Matrix Multiplication Interpretation of Relation Composition
Theorem
Let $A$, $B$ and $C$ be finite non-empty sets that are initial segments of $\N_{\ne 0}$.
Let $\RR \subseteq B \times A$ and $\SS \subseteq C \times B$ be relations.
Let $\mathbf R$ and $\mathbf S$ be matrices which we define as follows:
- $\sqbrk r_{i j} = \begin{cases} \T & : \tuple {i, j} \in \RR \\ \F & : \tuple {i, j} \notin \RR \\ \end{cases}$
- $\sqbrk s_{i j} = \begin{cases} \T & : \tuple {i, j} \in \SS \\ \F & : \tuple {i, j} \notin \SS \\ \end{cases}$
Then we can interpret the matrix product $\mathbf R \mathbf S$ as the composition $\SS \circ \RR$.

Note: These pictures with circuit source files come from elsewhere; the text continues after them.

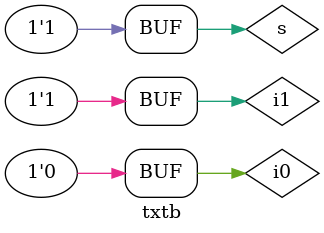
<source format=v>
module mux21(i0,i1,s,y);
input i0,i1,s;
output y;
assign y=s?i1:i0;//conditi onal operator
endmodule

module txtb;
 reg i0,i1,s;
 wire y;
 mux21 xr(i0,i1,s,y);
 initial begin
 i0=1'b1;i1=1'b0;s=1'b0;
 #5 i0=1'b0;i1=1'b1;s=1'b1;
 end
 initial
 $monitor($time,"i0=%b,i1=%b,s=%b,y=%b",i0,i1,s,y);
endmodule

</source>
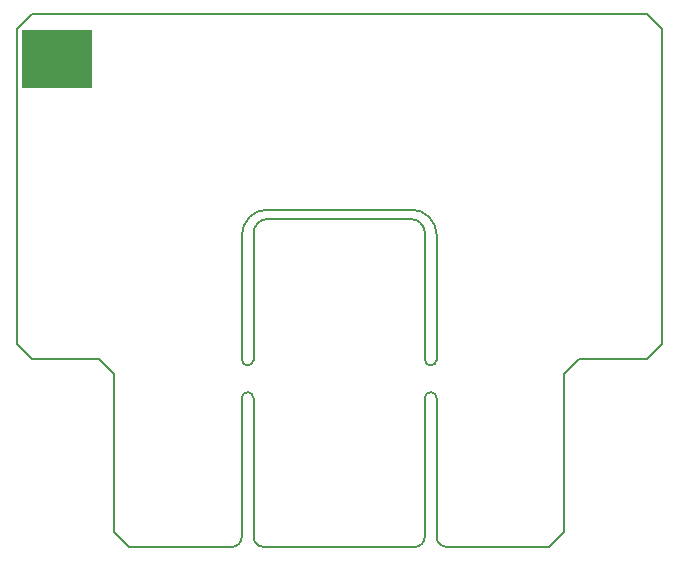
<source format=gbp>
G04 Layer_Color=128*
%FSLAX43Y43*%
%MOMM*%
G71*
G01*
G75*
%ADD11C,0.127*%
%ADD12R,6.000X5.000*%
D11*
X33689Y-45085D02*
G03*
X34535Y-44239I0J846D01*
G01*
X20035D02*
G03*
X20881Y-45085I846J0D01*
G01*
X20035Y-32485D02*
G03*
X19035Y-32485I-500J0D01*
G01*
X18189Y-45085D02*
G03*
X19035Y-44239I-0J846D01*
G01*
X35535Y-32485D02*
G03*
X34535Y-32485I-500J0D01*
G01*
Y-29220D02*
G03*
X35535Y-29220I500J0D01*
G01*
Y-18669D02*
G03*
X33386Y-16520I-2149J0D01*
G01*
X34535Y-18510D02*
G03*
X33345Y-17320I-1190J0D01*
G01*
X21225D02*
G03*
X20035Y-18510I0J-1190D01*
G01*
X21229Y-16520D02*
G03*
X19035Y-18714I0J-2194D01*
G01*
Y-29220D02*
G03*
X20035Y-29220I500J0D01*
G01*
X35535Y-44239D02*
G03*
X36381Y-45085I846J0D01*
G01*
X54610Y-27940D02*
Y-1270D01*
X53340Y0D02*
X54610Y-1270D01*
X1270Y0D02*
X53340D01*
X46355Y-43815D02*
Y-30480D01*
X36381Y-45085D02*
X45085D01*
X46355Y-43815D01*
X8255D02*
Y-30480D01*
Y-43815D02*
X9525Y-45085D01*
X18189D01*
X0Y-27940D02*
Y-1270D01*
X1270Y0D01*
X20881Y-45085D02*
X33689D01*
X20035Y-44239D02*
Y-32520D01*
X19035Y-44239D02*
X19035Y-32520D01*
X35535D02*
X35535Y-44239D01*
X34535Y-44239D02*
Y-32520D01*
X46355Y-30480D02*
X47625Y-29210D01*
X53340D02*
X54610Y-27940D01*
X47625Y-29210D02*
X53340D01*
X0Y-27940D02*
X1270Y-29210D01*
X6985D01*
X8255Y-30480D01*
X35535Y-29220D02*
Y-18669D01*
X34535Y-29220D02*
Y-18510D01*
X21229Y-16520D02*
X33386D01*
X21225Y-17320D02*
X33345D01*
X20035Y-29220D02*
Y-18510D01*
X19035Y-29220D02*
Y-18714D01*
D12*
X3429Y-3810D02*
D03*
M02*

</source>
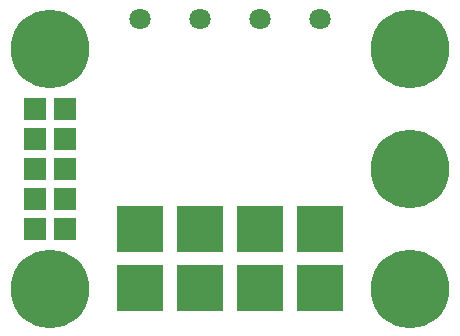
<source format=gbr>
G75*
G70*
%OFA0B0*%
%FSLAX24Y24*%
%IPPOS*%
%LPD*%
%AMOC8*
5,1,8,0,0,1.08239X$1,22.5*
%
%ADD10C,0.0710*%
%ADD11R,0.1580X0.1580*%
%ADD12C,0.2620*%
%ADD13R,0.0730X0.0730*%
D10*
X005680Y011680D03*
X007680Y011680D03*
X009680Y011680D03*
X011680Y011680D03*
D11*
X011680Y004680D03*
X009680Y004680D03*
X007680Y004680D03*
X005680Y004680D03*
X005680Y002711D03*
X007680Y002711D03*
X009680Y002711D03*
X011680Y002711D03*
D12*
X002680Y002680D03*
X002680Y010680D03*
X014680Y010680D03*
X014680Y006680D03*
X014680Y002680D03*
D13*
X003180Y004680D03*
X002180Y004680D03*
X002180Y005680D03*
X003180Y005680D03*
X003180Y006680D03*
X002180Y006680D03*
X002180Y007680D03*
X003180Y007680D03*
X003180Y008680D03*
X002180Y008680D03*
M02*

</source>
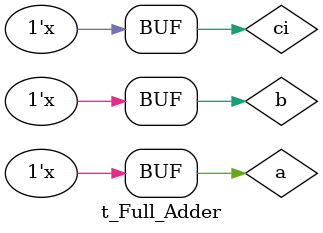
<source format=v>
`timescale 1 ns/1 ns

/*
$dumpfile("test.vcd");
$dumpvars();
*/

module t_Full_Adder;

reg	a, b, ci;
wire	sum, cout;

Full_Adder FA_1(.a(a), .b(b), .ci(ci), .sum(sum), .cout(cout));

initial begin
  // Time = 0
  a  = 1'b0;  
  b  = 1'b0;
  ci = 1'b0;

  $dumpfile("file_name.vcd");
  $dumpvars;

  $monitor("Time %8d ns, a=%d b=%d ci=%d sum=%d cout=%d", 
           $time, a, b, ci, sum, cout);
end

always #50 begin
  a  = a + 1;
end

always #100 begin
  b  = b + 1;
end

always #200 begin
  ci  = ci + 1;
end

endmodule


</source>
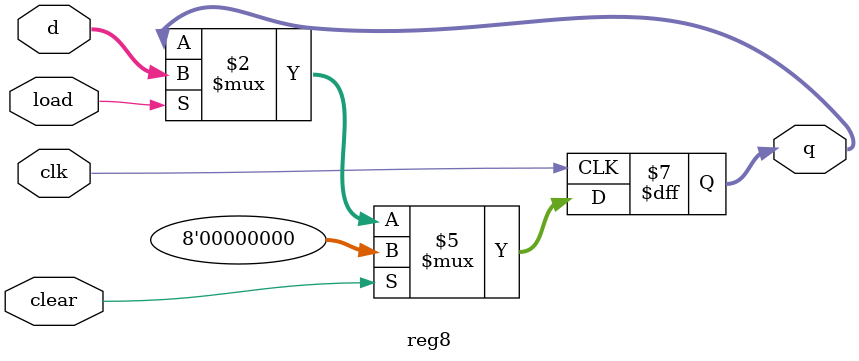
<source format=v>
module reg8 # (parameter WIDTH = 8)
(input clk, clear, load,
input [WIDTH-1:0] d,
output reg [WIDTH-1:0] q);

always @ (posedge clk) begin
	if (clear) q <= 0;
	else if (load) q <= d;
end

endmodule
</source>
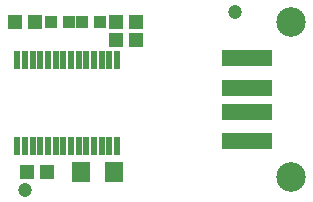
<source format=gbr>
G04 EAGLE Gerber X2 export*
%TF.Part,Single*%
%TF.FileFunction,Soldermask,Top,1*%
%TF.FilePolarity,Negative*%
%TF.GenerationSoftware,Autodesk,EAGLE,9.1.3*%
%TF.CreationDate,2018-09-14T10:43:52Z*%
G75*
%MOMM*%
%FSLAX34Y34*%
%LPD*%
%AMOC8*
5,1,8,0,0,1.08239X$1,22.5*%
G01*
%ADD10R,1.303200X1.203200*%
%ADD11R,1.603200X1.803200*%
%ADD12R,0.551200X1.600200*%
%ADD13R,1.003200X1.003200*%
%ADD14C,1.203200*%
%ADD15R,4.203200X1.323200*%
%ADD16C,2.503200*%


D10*
X117230Y139700D03*
X134230Y139700D03*
D11*
X87600Y27940D03*
X115600Y27940D03*
D10*
X42300Y27940D03*
X59300Y27940D03*
D12*
X33950Y122920D03*
X40450Y122920D03*
X46950Y122920D03*
X53450Y122920D03*
X59950Y122920D03*
X66450Y122920D03*
X72950Y122920D03*
X85950Y122920D03*
X79450Y122920D03*
X92450Y122920D03*
X98950Y122920D03*
X105450Y122920D03*
X111950Y122920D03*
X118450Y122920D03*
X33950Y49800D03*
X40450Y49800D03*
X46950Y49800D03*
X53450Y49800D03*
X59950Y49800D03*
X66450Y49800D03*
X72950Y49800D03*
X79450Y49800D03*
X85950Y49800D03*
X92450Y49800D03*
X98950Y49800D03*
X105450Y49800D03*
X111950Y49800D03*
X118450Y49800D03*
D10*
X49140Y154940D03*
X32140Y154940D03*
X117230Y154940D03*
X134230Y154940D03*
D13*
X77350Y154940D03*
X62350Y154940D03*
X89020Y154940D03*
X104020Y154940D03*
D14*
X40640Y12446D03*
X217932Y163576D03*
D15*
X228300Y78900D03*
X228300Y98900D03*
X228300Y53900D03*
X228300Y123900D03*
D16*
X265500Y23200D03*
X265500Y154600D03*
M02*

</source>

To do so we temporarily consider $\struct {\set {\T, \F}, \land, \lor}$ to be our "ring" on which we are basing matrix multiplication.
Then:
- $\sqbrk {r s}_{i j} = \T \iff \tuple {i, j} \in \SS \circ \RR$
Proof
Sufficient Condition
Suppose for some $i, j$:
- $\sqbrk {r s}_{i j} = \T$
Then by definition of $\lor$ there must exist some $k$ for which:
- $\sqbrk r_{i k} \land \sqbrk s_{k j} = \T$
which by our definition implies:
- $\tuple {i, k} \in \RR$
- $\tuple {k, j} \in \SS$
Then by definition of a composite relation:
- $\tuple {i, j} \in \RR \circ \SS$
Necessary Condition
Suppose for some $i, j$:
- $\tuple {i, j} \in \SS \circ \RR$
Then there exists a $k$ for which:
- $\tuple {i, k} \in \RR$
- $\tuple {k, j} \in \SS$
Hence:
- $\sqbrk r_{i k} = \T$
- $\sqbrk s_{k j} = \T$
and there exists some $k$ for which:
- $\sqbrk r_{i k} \land \sqbrk s_{k j} = \T$
Hence by definition of $\lor$:
- $\sqbrk {r s}_{i j} = \T$
$\blacksquare$